Equivariance
Neural networks have achieved state-of-the-art results in many fields, however it's not clear how to design networks the respect, and account for, the inductive biases of a particular task. This line of work studies principled ways to encode, and learn, inductive biases in neural networks, resulting in better performance, interpretability, and reduced numbers of parameters.

Relevant papers:
- "Learning linear groups in neural networks"

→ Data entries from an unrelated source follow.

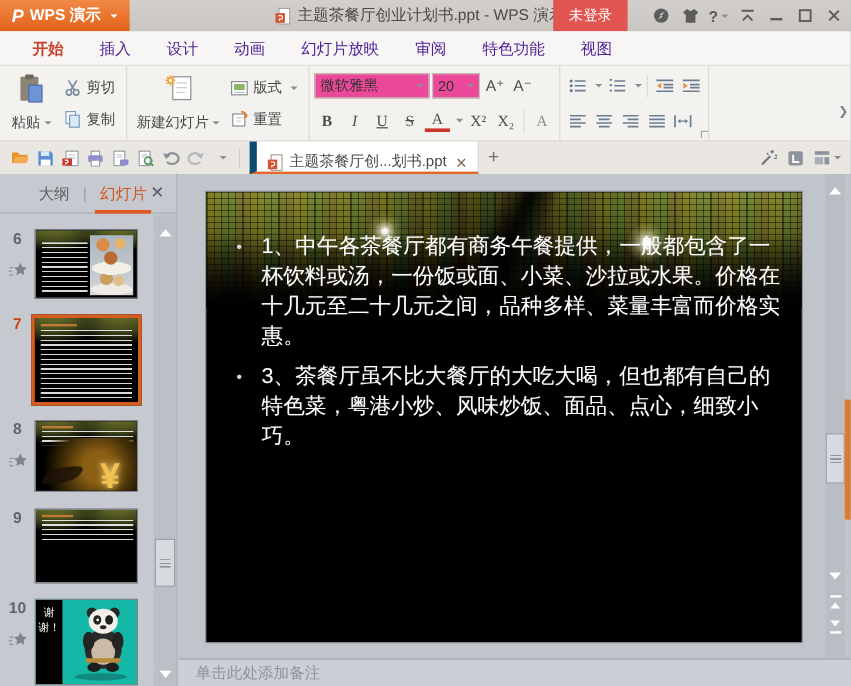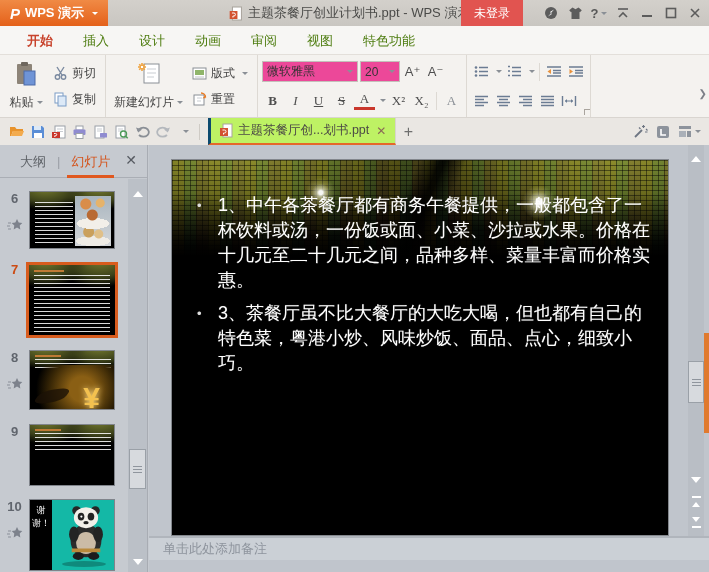--- a/index.html
+++ b/index.html
@@ -9,21 +9,21 @@
 .titlebar{position:absolute;left:0;top:0;right:0;height:26px;background:linear-gradient(#d3d0cb,#c9c6c1);display:flex;align-items:center}
 .wps-btn{width:108px;height:26px;background:linear-gradient(#f08a45,#e4611a);color:#fff;display:flex;align-items:center;justify-content:center;gap:5px;font-weight:bold;font-size:13px;cursor:default}
 .wps-logo{font-style:italic;font-weight:bold;font-size:15px;line-height:1}
 .doc-title{position:absolute;left:50%;top:0;transform:translateX(-52%);height:26px;display:flex;align-items:center;gap:6px;font-size:13px;color:#4a4a48;white-space:nowrap}
 .mini-page{display:inline-block}
 .login-btn{position:absolute;left:461px;top:0;width:62px;height:26px;background:#e15450;color:#fff;font-size:12px;display:flex;align-items:center;justify-content:center}
 .tb-ctrls{position:absolute;right:2px;top:0;height:26px;display:flex}
 .tb-ctrl{width:24px;height:26px;display:flex;align-items:center;justify-content:center;color:#575757;font-size:13px}
 
 .menubar{position:absolute;left:0;top:26px;right:0;height:29px;background:#f7f6f4;border-bottom:1px solid #e3dfda;display:flex;align-items:center;padding-left:12px}
-.menu-item{padding:0 15px;height:29px;line-height:29px;font-size:13px;color:#4d7c0f;position:relative}
+.menu-item{padding:0 15px;height:29px;line-height:29px;font-size:13px;color:#4c1d95;position:relative}
 .menu-item.active{color:#c8432c;font-weight:bold}
 
 .ribbon{position:absolute;left:0;top:55px;right:0;height:63px;background:#f4f2ef;border-bottom:1px solid #d9d5d0;display:flex}
 .rgroup{display:flex;align-items:stretch;padding:3px 4px;border-right:1px solid #ddd9d3}
 .bigbtn{display:flex;flex-direction:column;align-items:center;justify-content:space-between;padding:3px 4px;min-width:44px}
 .bigbtn .blabel{font-size:12px;color:#474747;display:flex;align-items:center;white-space:nowrap}
 .vstack{display:flex;flex-direction:column;justify-content:space-around;padding:2px 2px}
 .srow{display:flex;align-items:center;gap:4px;height:24px;padding:0 3px;font-size:12px;color:#474747;white-space:nowrap}
 .caret{width:0;height:0;border:3px solid transparent;border-top-color:#8a8f96;margin-left:3px;margin-top:3px;display:inline-block}
 .fontgrp{display:flex;flex-direction:column;justify-content:space-around;padding:2px 4px}
@@ -34,27 +34,27 @@
 .fmt.sans{font-family:"Liberation Sans","DejaVu Sans",sans-serif}
 .minisep{width:1px;height:18px;background:#ddd9d3;margin:0 2px}
 .pgrp{display:flex;flex-direction:column;justify-content:space-around;padding:2px 4px}
 .ibtn{height:21px;min-width:20px;display:flex;align-items:center;justify-content:center}
 .more-chev{position:absolute;right:2px;top:88px;font-size:10px;color:#7c8088}
 .dlg-corner{position:absolute;left:584px;top:109px;width:6px;height:6px;border-left:1px solid #a9a49e;border-top:1px solid #a9a49e}
 
 .tabrow{position:absolute;left:0;top:118px;right:0;height:27px;background:#eae7e3;display:flex;align-items:center}
 .qbtn{width:21px;height:23px;display:flex;align-items:center;justify-content:center}
 .qsep{width:1px;height:16px;background:#cfcbc5;margin:0 4px}
-.doctab{height:27px;display:flex;align-items:center;gap:5px;background:#bef264;border-left:3px solid #0c4a6e;border-right:1px solid #d8d4ce;border-bottom:2px solid #e5672a;padding:0 9px;font-size:12.5px;color:#4c4a46;margin-left:4px}
+.doctab{height:27px;display:flex;align-items:flex-end;gap:5px;background:#ffffff;border-left:6px solid #0c4a6e;border-right:1px solid #d8d4ce;border-bottom:2px solid #e5672a;padding:0 9px;font-size:12.5px;color:#4c4a46;margin-left:4px}
 .tab-close{color:#8a6a55;font-size:12px;margin-left:2px}
 .plus-btn{width:24px;height:24px;display:flex;align-items:center;justify-content:center;font-size:16px;color:#6f6f6f}
 .tabrow-right{margin-left:auto;display:flex;align-items:center;gap:8px;padding-right:8px}
 
 .sidebar{position:absolute;left:0;top:145px;width:148px;bottom:0;background:#c6cad0;border-right:1px solid #a8acb3}
-.side-tabs{height:33px;display:flex;align-items:center;padding-left:16px;border-bottom:1px solid #aaaeb5;position:relative;font-size:13px}
+.side-tabs{height:33px;display:flex;align-items:center;padding-left:28px;border-bottom:1px solid #aaaeb5;position:relative;font-size:13px}
 .stab{color:#5f6368;padding:0 4px;height:33px;line-height:33px;position:relative}
 .stab.active{color:#d4531b}
 .stab.active::after{content:"";position:absolute;left:0;right:0;bottom:0;height:3px;background:#e0581f}
 .stab-sep{color:#9a9ea5;margin:0 7px}
 .side-close{position:absolute;right:10px;top:7px;font-size:14px;color:#565a61}
 .thumbs{position:absolute;left:0;top:33px;right:19px;bottom:0;overflow:hidden}
 .slide-row{display:flex;margin-top:13px}
 .num-col{width:29px;display:flex;flex-direction:column;align-items:center;padding-top:1px}
 .snum{font-size:13px;font-weight:bold;color:#60656d;line-height:14px}
 .snum.sel{color:#cc4a12}
@@ -107,21 +107,21 @@
 .bullets li{position:relative;padding-left:24px;font-size:18px;line-height:25px;margin-bottom:8px;text-shadow:0 0 1px rgba(255,255,255,.3)}
 .bullets li::before{content:"•";position:absolute;left:3px;top:0;color:#ddd;font-size:13px}
 .mscroll{position:absolute;right:5px;top:0;width:16px;height:403px;background:#b9bec5}
 .orange-strip{position:absolute;right:0;top:188px;width:5px;height:100px;background:#e07a2e}
 .dbl{display:flex;flex-direction:column;align-items:center;line-height:0}
 .dbl .t{width:0;height:0;border:4px solid transparent}
 .dbl .up{border-bottom:5px solid #fff;margin-bottom:1px}
 .dbl .down{border-top:5px solid #fff;margin-top:1px}
 .bar{width:9px;height:2px;background:#fff}
 
-.notes{position:absolute;left:0;right:0;bottom:12px;height:24px;background:#cbd0d6;border-top:2px solid #b0b5bc;display:flex;align-items:center;padding-left:14px;font-size:13px;color:#8e949d}
+.notes{position:absolute;left:0;right:0;bottom:0;height:24px;background:#cbd0d6;border-top:2px solid #b0b5bc;display:flex;align-items:center;padding-left:14px;font-size:13px;color:#8e949d}
 svg{display:block}
 </style>
 </head>
 <body>
 
 <div class="window">
 
   <div class="titlebar">
     <div class="wps-btn">
       <span class="wps-logo">P</span>
@@ -176,23 +176,24 @@
           </svg>
       </div>
     </div>
   </div>
 
   <div class="menubar">
     <div class="menu-item active">开始</div>
     <div class="menu-item">插入</div>
     <div class="menu-item">设计</div>
     <div class="menu-item">动画</div>
+    <div class="menu-item">幻灯片放映</div>
     <div class="menu-item">审阅</div>
+    <div class="menu-item">特色功能</div>
     <div class="menu-item">视图</div>
-    <div class="menu-item">特色功能</div>
   </div>
 
   <div class="ribbon">
     <div class="rgroup">
       <div class="bigbtn">
         <svg width="24" height="26" viewBox="0 0 24 26">
             <rect x="3" y="3" width="15" height="20" rx="1" fill="#8d8478"></rect>
             <rect x="7" y="1" width="7" height="4" rx="1" fill="#6e675e"></rect>
             <rect x="10" y="10" width="11" height="14" fill="#6f94d6"></rect>
             <rect x="10" y="10" width="11" height="14" fill="none" stroke="#4c6ba8"></rect>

Structured representations
Learning meaningful representations is instrumental for most learning problems. Representations with appropriate properties can reduce model sizes, improve performance. and be more interpretable by being better suited to the task at hand. This line of work studies how to construct networks whose representations satisfy these given constraints.

Relevant papers:
- "On the convergence of group-sparse autoencoders"
- "Towards improving discriminative reconstruction via simultaneous dense and sparse coding"

Tropical geometry
Linear algebra powers most learning systems today; however, there are nonlinear algebras that are more expressive and better suited for certain applications. This line of work studies how these algebras can be used in various machine learning settings to model problems of interest, resulting in new algorithms, unified formulations, and intuitive explanations.

Relevant papers:
- "Tropical Geometry and Machine Learning"
- "Tropical modeling of weighted transducers algorithms on graphs"